That the Brexit victory has led to a steep rise in abuse against those perceived to be foreign is no surprise. The horrendous murder of MP Jo Cox by a Britain First member should, in a civilised country, have put paid to the Leave campaign. It did the opposite. Plucky desire for sovereignty, or fear of the ‘other’?
During my gap year, back in the 1970s, I worked for several months in a factory and then in an airline wash-up, and the levels of racism were shockingly high. A fellow worker, from northern India, became a close friend: through him, I witnessed the challenges faced by an immigrant. When we moved our home to France in 1990, weary of Thatcher, I had a deeper glimpse. Perhaps I was unconsciously echoing my early childhood: born in Paris, arriving in Britain after three years in Calcutta, I found my native country bewildering at first, full of codes and subtleties I didn’t understand. Even the cold felt alien.
No one, I am convinced, is wholly free of prejudice. A human trait, it stems from an evolutionary suspicion of outsiders, of those who are different, even though the millennial experience of being human is one of migration and adjustment, usually to the advantage of the hosts; from the arrival of copper-wielding foreigners in the Bronze Age (welcomed or resisted, the archaeologists are divided) to that of eastern Europeans in our own.
I went to Romania last year, as my new novel features a Romanian character called Cosmina, who works in a Lincolnshire care home. By chance, the daughter of our farming host had had exactly the same job as Cosmina, many years earlier in the UK, despite being a highly qualified nurse. Her experience of England was both positive (working and living conditions) and negative (prejudice). I didn’t adjust the section much, except to incorporate passages describing her home in the beautiful Eastern Carpathian mountains, where horses pull wagons, hay is cut by hand and the soil is chemical-free. Home, after all, is a continual plangent threnody in the often uninterpretable clamour of being an immigrant.
What I did learn in Romania is that there is plenty of internal prejudice, freely expressed: non-Roma Romanians against ‘the gypsies’ (Roma); Hungarian-Romanians against the ‘Romanian’ Romanians, and vice-versa, both claiming to be the original inhabitants. I tried to incorporate these attitudes in the novel.

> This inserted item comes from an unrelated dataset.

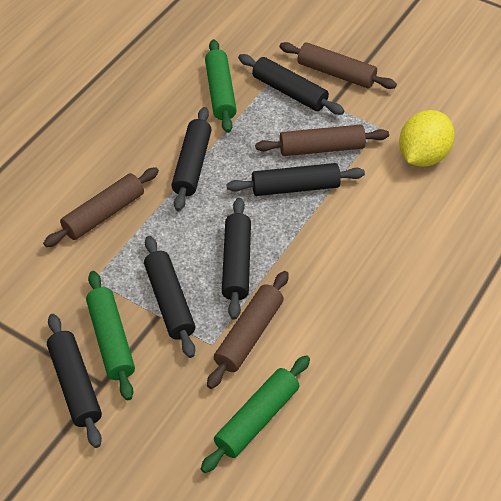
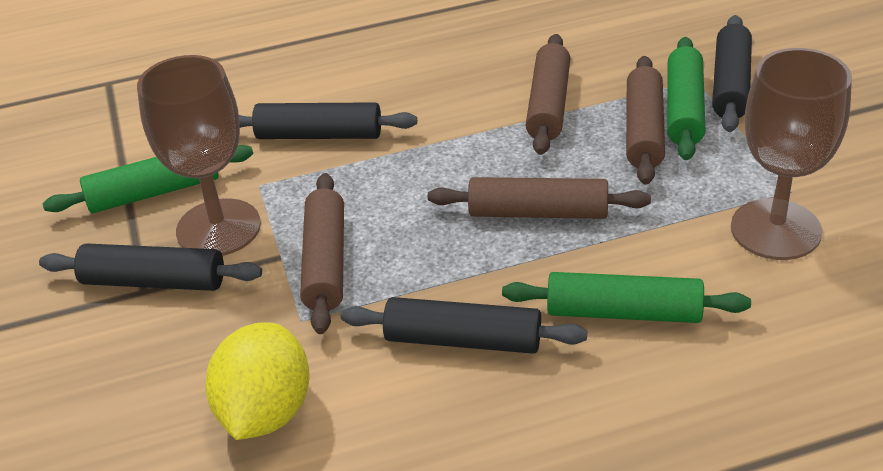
black rolling pin: 6 -> 4
brown goblet: 0 -> 2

History and context are vital for understanding complex issues. There was an alarming absence of historical references in the referendum campaigns, along with much else (the failure of the media to press the Brexiteers on their plans post-victory was disastrous). Eruptions of racist violence in Britain’s past range from the horrific massacre of York’s Jews in 1190, to deadly riots against French Huguenots in 1590s London. A multicultural, fast-expanding city fallen on hard times, having welcomed both internal job-seekers like Shakespeare (who found lodgings above a French family) and those fleeing external persecution, it was quickly galvanised to intolerance by malign rhetoric. As Thomas More puts it to the mob, in a passage in Shakespeare’s hand from a multi-authored play, The Book of Sir Thomas More:
You’ll put down strangers,
Kill them, cut their throats, possess their houses,
And lead the majesty of law in lyam
To slip him like a hound; alas, alas!
Around my home in France, friends and acquaintances look upon our folie and its ugly consequences with both shock and alarm: a Moroccan cafe owner said he’d thought of us as the most ‘democratic’ and tolerant country in Europe. Being a white European and not a north African, my own experience of intolerance is slight. The frequent reminder that I am ‘Breetish’ remains irritating, but its intention is mostly affectionate – jokey references to my taste in tea or to my apparent love of the Queen, as if everyone in the UK is an Etonian ponce sipping Earl Grey. An ageing soixante-huitard in a Montpellier tram once told my wife, talking in English to a friend she hadn’t seen in fifteen years, to shut up. ‘If you’re in France,’ he railed, ‘speak French.’ But the Cévennes mountains, where we live, has long been a refuge for those escaping oppression, from Huguenot to anti-franquiste to maquisard to Jewish child: large farming families could easily add the latter without attracting attention. Now our village is about to welcome twenty-six Syrians. It’s a good place to be different. I fear the opposite will now be true of Britain.
However, much might go on out of earshot here: dry tinder just requiring a spark. Years ago, my wife organised bilingual carol-singing through the winding streets, and the group of mainly French youngsters visited the café. When they’d left, a Sicilian friend at the bar (also an immigré) reported that our adorable patronne, as friendly as ever when we were there, had addressed the locals thus: ‘I don’t know, we’ll all be speaking English at this rate!” Her sentiment was not one of appreciative expectation.